There’s something to be said for the tried and true, for that which we’re used to, for the comfortable. It’s been said that a good sermon should comfort the disturbed and disturb the comfortable; we can often go from there to the idea that God wants us to be uncomfortable. That whatever He’s calling us to will chafe us. That it will be difficult and painful, something to be endured rather than enjoyed. That it won’t be anything we’re used to.
This sort of low-level sadism on God’s part is nothing like the loving Father we find in the pages of Scripture. Yes, sometimes what He calls us to do does not come naturally: it’s only through the Holy Spirit that we can put aside the desire for vengeance and forgive someone who hurt us. Yes, sometimes what He calls us to will be unlike anything we’ve done before, and something we need to inure our metaphorical feet to wearing. But His calling is not to a place of permanent discomfort.
On the contrary, Jesus said “Come to Me, all you who are weary and burdened, and I will give you rest. Take My yoke upon you and learn from Me, for I am gentle and humble in heart, and you will find rest for your souls. For My yoke is easy, and My burden is light”.
Rest, easy, light and gentle are not the words of one who wants us to be uncomfortable.

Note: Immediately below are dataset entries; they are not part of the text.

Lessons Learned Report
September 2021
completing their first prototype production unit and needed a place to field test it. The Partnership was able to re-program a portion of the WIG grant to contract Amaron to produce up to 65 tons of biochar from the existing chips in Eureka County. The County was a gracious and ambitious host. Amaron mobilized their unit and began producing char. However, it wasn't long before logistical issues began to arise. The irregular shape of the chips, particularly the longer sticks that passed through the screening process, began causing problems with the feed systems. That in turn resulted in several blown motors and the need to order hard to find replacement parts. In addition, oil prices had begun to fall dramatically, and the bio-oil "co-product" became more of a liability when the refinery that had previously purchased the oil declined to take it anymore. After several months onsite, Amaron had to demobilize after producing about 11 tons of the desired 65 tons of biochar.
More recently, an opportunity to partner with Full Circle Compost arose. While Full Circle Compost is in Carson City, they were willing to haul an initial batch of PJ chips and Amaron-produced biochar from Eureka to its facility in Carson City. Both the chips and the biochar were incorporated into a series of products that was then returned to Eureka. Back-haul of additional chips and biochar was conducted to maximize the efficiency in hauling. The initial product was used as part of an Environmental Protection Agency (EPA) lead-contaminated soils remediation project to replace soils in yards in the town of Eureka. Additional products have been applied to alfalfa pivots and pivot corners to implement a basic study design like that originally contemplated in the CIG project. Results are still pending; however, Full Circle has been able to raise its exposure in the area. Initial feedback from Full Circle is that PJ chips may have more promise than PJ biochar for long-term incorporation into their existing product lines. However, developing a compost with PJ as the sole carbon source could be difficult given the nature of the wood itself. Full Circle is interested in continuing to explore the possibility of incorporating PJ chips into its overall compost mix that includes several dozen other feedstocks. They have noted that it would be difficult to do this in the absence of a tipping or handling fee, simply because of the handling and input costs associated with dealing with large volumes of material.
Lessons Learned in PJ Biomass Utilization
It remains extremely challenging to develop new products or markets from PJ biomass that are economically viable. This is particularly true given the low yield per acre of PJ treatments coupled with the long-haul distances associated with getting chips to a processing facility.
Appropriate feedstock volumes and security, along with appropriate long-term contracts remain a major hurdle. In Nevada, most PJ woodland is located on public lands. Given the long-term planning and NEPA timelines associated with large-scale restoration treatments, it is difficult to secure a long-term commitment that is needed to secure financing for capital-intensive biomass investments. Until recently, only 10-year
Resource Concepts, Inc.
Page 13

Lately there’s been a lot of focus in our churches on “moving out of our comfort zones”. The Hillsongs worship song Oceans takes the imagery of Christ’s invitation to Peter to get out of the boat and walk on the water to Him and turns it to a song about God’s invitation to move out of our comfort zone, out on the waters “where feet may fail”. Trusting God does sometimes lead us into situations where the ground seems to be shifting like water underfoot and where the only constancy is the Master walking beside us. But if this is our primary image of what it means to follow Christ, if God is always “out there” in the storm, on the uncomfortable shifting waters, we may be going beyond where the Bible does.
It’s like what a wise friend once said about finding God’s plan for your life: “If you’re 4′-2”, God probably isn’t calling you to be a basketball player”.
When we’re trying to make something work in our own strength, it’s hard. It’s a burden, a labour, something you strive at. It’s death-bringing, not life-giving.
When we’re doing what we’re called to, it’s a place of ease and rest. Not that there aren’t difficulties or problems, but that there’s an ease, a refreshment in the doing. It’s life and peace.
There are probably people doing missionary work or being preachers or any other “Christian service” who are trying to do it in their own strength and finding it to be chafing. Likewise, there may be people who are called to those things who are finding work as a banker or a construction worker to be a labour of death.
The bottom line is that God is a lot less concerned about what precisely we are doing with our lives than He is about whether we’re doing it in the obedience of faith or not.
As it is written, “And whatever you do, whether in word or deed, do it all to the glory of God the Father”.